O titã da atuação: Paulo Miklos dá vida ao sambista Adoniran Barbosa
Em ‘Saudosa Maloca’, cantor combina a música e o cinema de modo magistral
Um capricho mitológico une as trajetórias de Paulo Miklos com a do deus grego Zeus. A divindade, que era conhecida pelo epíteto de “deus dos deuses”, nasceu da união dos titãs Cronos e Reia e possuía, entre outros poderes, o de se transmutar em qualquer animal ou fenômeno meteorológico que lhe desse na veneta. Ele se transmutou num cisne, num touro e até numa chuva de gotas douradas.
Miklos, por seu turno, também possui Titãs na sua origem –nesse caso, uma das bandas mais importantes do rock nacional em todos os tempos– e concentra seu poder de transformação na carreira de ator. Em duas décadas nas telas, foi de assassino de aluguel a roqueiro decadente, de pistoleiro do Velho Oeste a ídolo americano do jazz. E tem ainda uma grande vantagem em relação ao grego: enquanto Zeus usava essa habilidade para alimentar seus hábitos lascivos, o poder de sedução de Miklos se concentra no público.
A mais recente encarnação do roqueiro é Adoniran Barbosa (1910-1982), sambista de sotaque paulistano e autor de clássicos como “Trem das Onze”, “Samba do Arnesto” e muitos outros. Com estreia prevista para o dia 21 de março, “Saudosa Maloca” (título de outro sucesso do compositor) faz uma licença poética sobre a biografia do sujeito que veio ao mundo com o nome de João Rubinato. “É um grande desafio, porque o próprio Adoniran é um personagem, né? Foi criado pelo Rubinato e tem voz e dialeto característicos. E eu não sou um ator de caracterizações”, diz Miklos em entrevista para a revista da Billboard Brasil de fevereiro.
Munido de objetos pessoais do sambista, como a gravata, o chapéu e os óculos, Miklos faz um Adoniram do seu jeito: evita, por exemplo, a voz rouca ou qualquer maneirismo que daria ao personagem um tom de imitação barata. “Paulo tem traços marcantes que caíram como uma luva para a interpretação de um clown como Adoniran”, diz Pedro Serrano, diretor do longa. Os Titãs sempre tiveram um quê de performáticos no palco.

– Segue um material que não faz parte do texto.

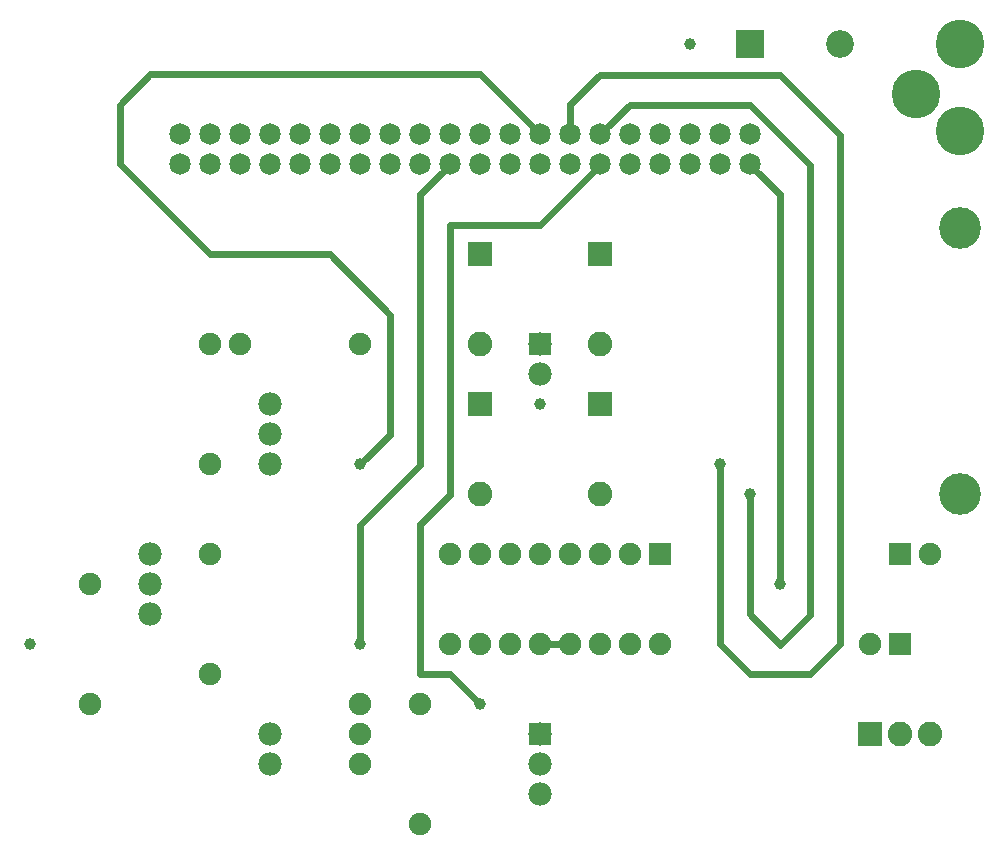
<source format=gtl>
G04 MADE WITH FRITZING*
G04 WWW.FRITZING.ORG*
G04 DOUBLE SIDED*
G04 HOLES PLATED*
G04 CONTOUR ON CENTER OF CONTOUR VECTOR*
%ASAXBY*%
%FSLAX23Y23*%
%MOIN*%
%OFA0B0*%
%SFA1.0B1.0*%
%ADD10C,0.162000*%
%ADD11C,0.075000*%
%ADD12C,0.078000*%
%ADD13C,0.071889*%
%ADD14C,0.071917*%
%ADD15C,0.082000*%
%ADD16C,0.138889*%
%ADD17C,0.092000*%
%ADD18C,0.039370*%
%ADD19R,0.075000X0.075000*%
%ADD20R,0.082000X0.082000*%
%ADD21R,0.078000X0.078000*%
%ADD22R,0.092000X0.092000*%
%ADD23C,0.024000*%
%LNCOPPER1*%
G90*
G70*
G54D10*
X3223Y2423D03*
X3222Y2712D03*
X3075Y2548D03*
X3223Y2423D03*
X3222Y2712D03*
X3075Y2548D03*
G54D11*
X3022Y1012D03*
X3122Y1012D03*
X3022Y712D03*
X2922Y712D03*
X1222Y512D03*
X1222Y412D03*
X1222Y312D03*
X1422Y512D03*
X1422Y112D03*
G54D12*
X922Y412D03*
X922Y312D03*
G54D13*
X2522Y2412D03*
X2422Y2412D03*
X2322Y2412D03*
X2222Y2412D03*
G54D14*
X2122Y2412D03*
G54D13*
X2022Y2412D03*
X1922Y2412D03*
X1822Y2412D03*
X1722Y2412D03*
G54D14*
X1622Y2412D03*
G54D13*
X1522Y2412D03*
G54D14*
X1422Y2412D03*
G54D13*
X1322Y2412D03*
X1222Y2412D03*
X1122Y2412D03*
X1022Y2412D03*
G54D14*
X922Y2412D03*
G54D13*
X822Y2412D03*
X722Y2412D03*
X622Y2412D03*
X622Y2312D03*
X722Y2312D03*
X822Y2312D03*
G54D14*
X922Y2312D03*
G54D13*
X1022Y2312D03*
X1122Y2312D03*
X1222Y2312D03*
X1322Y2312D03*
G54D14*
X1422Y2312D03*
G54D13*
X1522Y2312D03*
G54D14*
X1622Y2312D03*
G54D13*
X1722Y2312D03*
X1822Y2312D03*
X1922Y2312D03*
X2022Y2312D03*
G54D14*
X2122Y2312D03*
G54D13*
X2222Y2312D03*
X2322Y2312D03*
X2422Y2312D03*
X2522Y2312D03*
G54D11*
X722Y612D03*
X722Y1012D03*
X322Y512D03*
X322Y912D03*
G54D15*
X2922Y412D03*
X3022Y412D03*
X3122Y412D03*
G54D11*
X2222Y1012D03*
X2222Y712D03*
X2122Y1012D03*
X2122Y712D03*
X2022Y1012D03*
X2022Y712D03*
X1922Y1012D03*
X1922Y712D03*
X1822Y1012D03*
X1822Y712D03*
X1722Y1012D03*
X1722Y712D03*
X1622Y1012D03*
X1622Y712D03*
X1522Y1012D03*
X1522Y712D03*
G54D12*
X1822Y1712D03*
X1822Y1612D03*
G54D15*
X2022Y1512D03*
X2022Y1214D03*
X1622Y1512D03*
X1622Y1214D03*
X1622Y2012D03*
X1622Y1714D03*
X2022Y2012D03*
X2022Y1714D03*
G54D16*
X3222Y2100D03*
X3222Y1212D03*
G54D17*
X2522Y2712D03*
X2822Y2712D03*
G54D11*
X722Y1712D03*
X722Y1312D03*
X822Y1712D03*
X1222Y1712D03*
G54D12*
X1822Y412D03*
X1822Y312D03*
X1822Y212D03*
X522Y1012D03*
X522Y912D03*
X522Y812D03*
X922Y1312D03*
X922Y1412D03*
X922Y1512D03*
G54D18*
X1622Y512D03*
X2522Y1212D03*
X2422Y1312D03*
X1222Y1312D03*
X2622Y912D03*
X1822Y1512D03*
X122Y712D03*
X2322Y2712D03*
X1222Y712D03*
G54D19*
X3022Y1012D03*
X3022Y712D03*
G54D20*
X2922Y412D03*
G54D19*
X2222Y1012D03*
G54D21*
X1822Y1712D03*
G54D20*
X2022Y1513D03*
X1622Y1513D03*
X1622Y2013D03*
X2022Y2013D03*
G54D22*
X2522Y2712D03*
G54D21*
X1822Y412D03*
G54D23*
X1893Y712D02*
X1850Y712D01*
D02*
X1924Y720D02*
X1928Y739D01*
D02*
X1621Y2612D02*
X1798Y2435D01*
D02*
X1235Y1325D02*
X1322Y1411D01*
D02*
X1322Y1411D02*
X1322Y1811D01*
D02*
X1121Y2012D02*
X722Y2012D01*
D02*
X722Y2012D02*
X422Y2312D01*
D02*
X1322Y1811D02*
X1121Y2012D01*
D02*
X521Y2612D02*
X1621Y2612D01*
D02*
X422Y2312D02*
X422Y2510D01*
D02*
X422Y2510D02*
X521Y2612D01*
D02*
X2622Y931D02*
X2623Y2213D01*
D02*
X2623Y2213D02*
X2545Y2288D01*
D02*
X2121Y2511D02*
X2045Y2435D01*
D02*
X2522Y2511D02*
X2121Y2511D01*
D02*
X2722Y810D02*
X2722Y2310D01*
D02*
X2722Y2310D02*
X2522Y2511D01*
D02*
X2622Y711D02*
X2722Y810D01*
D02*
X2522Y812D02*
X2622Y711D01*
D02*
X2522Y1193D02*
X2522Y812D01*
D02*
X2621Y2611D02*
X2022Y2611D01*
D02*
X1921Y2512D02*
X1921Y2445D01*
D02*
X2821Y2411D02*
X2621Y2611D01*
D02*
X2022Y2611D02*
X1921Y2512D01*
D02*
X2722Y612D02*
X2821Y712D01*
D02*
X2821Y712D02*
X2821Y2411D01*
D02*
X2522Y612D02*
X2722Y612D01*
D02*
X2423Y712D02*
X2522Y612D01*
D02*
X2422Y1293D02*
X2423Y712D01*
D02*
X1421Y1112D02*
X1421Y613D01*
D02*
X1822Y2111D02*
X1522Y2111D01*
D02*
X1522Y2111D02*
X1522Y1211D01*
D02*
X1522Y1211D02*
X1421Y1112D01*
D02*
X1998Y2288D02*
X1822Y2111D01*
D02*
X1522Y613D02*
X1608Y525D01*
D02*
X1421Y613D02*
X1522Y613D01*
D02*
X1421Y2213D02*
X1498Y2288D01*
D02*
X1221Y1111D02*
X1421Y1310D01*
D02*
X1421Y1310D02*
X1421Y2213D01*
D02*
X1222Y731D02*
X1221Y1111D01*
G04 End of Copper1*
M02*
</source>
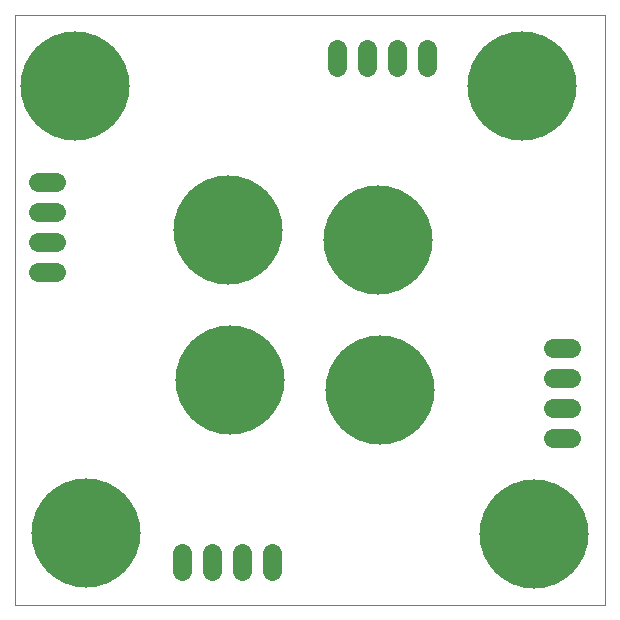
<source format=gbs>
G75*
G70*
%OFA0B0*%
%FSLAX24Y24*%
%IPPOS*%
%LPD*%
%AMOC8*
5,1,8,0,0,1.08239X$1,22.5*
%
%ADD10C,0.0000*%
%ADD11C,0.3640*%
%ADD12C,0.0640*%
D10*
X000181Y000181D02*
X000181Y019866D01*
X019866Y019866D01*
X019866Y000181D01*
X000181Y000181D01*
D11*
X002567Y002575D03*
X007355Y007693D03*
X007300Y012693D03*
X012300Y012355D03*
X012355Y007355D03*
X017473Y002567D03*
X017087Y017473D03*
X002181Y017481D03*
D12*
X001544Y014300D02*
X000944Y014300D01*
X000944Y013300D02*
X001544Y013300D01*
X001544Y012300D02*
X000944Y012300D01*
X000944Y011300D02*
X001544Y011300D01*
X005748Y001938D02*
X005748Y001338D01*
X006748Y001338D02*
X006748Y001938D01*
X007748Y001938D02*
X007748Y001338D01*
X008748Y001338D02*
X008748Y001938D01*
X018110Y005748D02*
X018710Y005748D01*
X018710Y006748D02*
X018110Y006748D01*
X018110Y007748D02*
X018710Y007748D01*
X018710Y008748D02*
X018110Y008748D01*
X013906Y018110D02*
X013906Y018710D01*
X012906Y018710D02*
X012906Y018110D01*
X011906Y018110D02*
X011906Y018710D01*
X010906Y018710D02*
X010906Y018110D01*
M02*

</source>
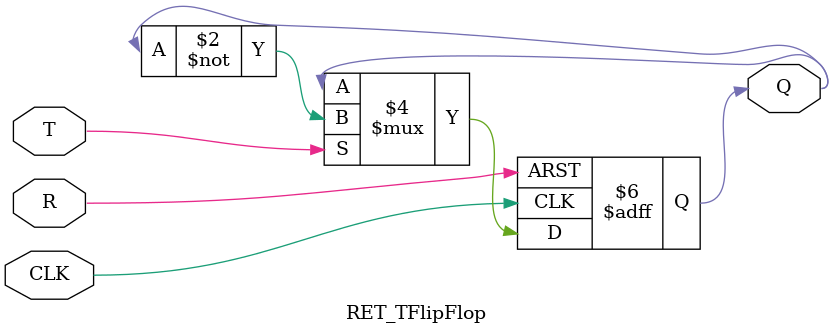
<source format=v>
`timescale 1ns / 1ps


module RET_TFlipFlop(
    input T,
    input CLK,
    input R,
    output reg Q
    );
    
    always @ (posedge CLK or posedge R)
    begin
        if (R)
            Q=0;
        else if(T)
            Q=~Q;
    end
endmodule
</source>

E Paulo está entre os cantores que mais souberam usar essa liberdade em cena. Um talento que não passou despercebido pelo cineasta Beto Brant, que o convidou para viver o assassino Anísio no longa “O Invasor”, de 2001, seu primeiro papel no cinema. “Ele tinha uma ferocidade no palco que achava que funcionaria no personagem”, diz Brant. Um detalhe curioso é que Paulo ia para a filmagem “virado”, ou seja, direto dos shows para a locação. “Ele vinha exausto pelo show, pela viagem. Não tinha a cabeça limpa, racional, então se jogava em cena na intuição, desarmado, entregue ao processo”, elogia Brant.
Outro grande momento foi o espetáculo teatral “Chet Baker, Apenas um Sopro”, de 2016, no qual viveu o trompetista americano, morto em 1988. Ali, buscou inspiração no próprio inferno pessoal para viver o músico, que era viciado em heroína. “Paulo fez um personagem absolutamente crível, com toda a tortura interior e o amor pela música”, diz Anna Toledo, atriz que dividiu o palco com o titã.
No ano passado, Paulo Miklos se reuniu com os amigos dos Titãs para uma megaturnê. Batizada de “Encontro”, a série de shows percorreu dez capitais brasileiras, além de cidades nos Estados Unidos e Portugal, num total de 46 apresentações. “Uma das coisas mais bacanas desse encontro é a alegria da gente, como nos divertimos uns com os outros”, confessa. “Dessa vez a minha experiência como ator ajudou muito.”
“Saudosa Maloca” foi filmado em meio à exaustiva turnê dos Titãs. No mesmo período, Paulo encontrou tempo para gravar um disco ao vivo no Blue Note, em São Paulo, onde reuniu o repertório de seus últimos discos solo, “A Gente Mora no Agora”, de 2017, e “Do Amor Não Vai Sobrar Ninguém”, de 2022. E mais: em 15 dias encontrou tempo para outra filmagem, dessa vez de “Carcaça”, de André Borelli, no qual contracena ao lado da atriz Carol Brezolin. “É um suspense psicológico que se passa durante a pandemia”, diz Paulo. Pensando bem… Nem Zeus teria o pique de Paulo Miklos.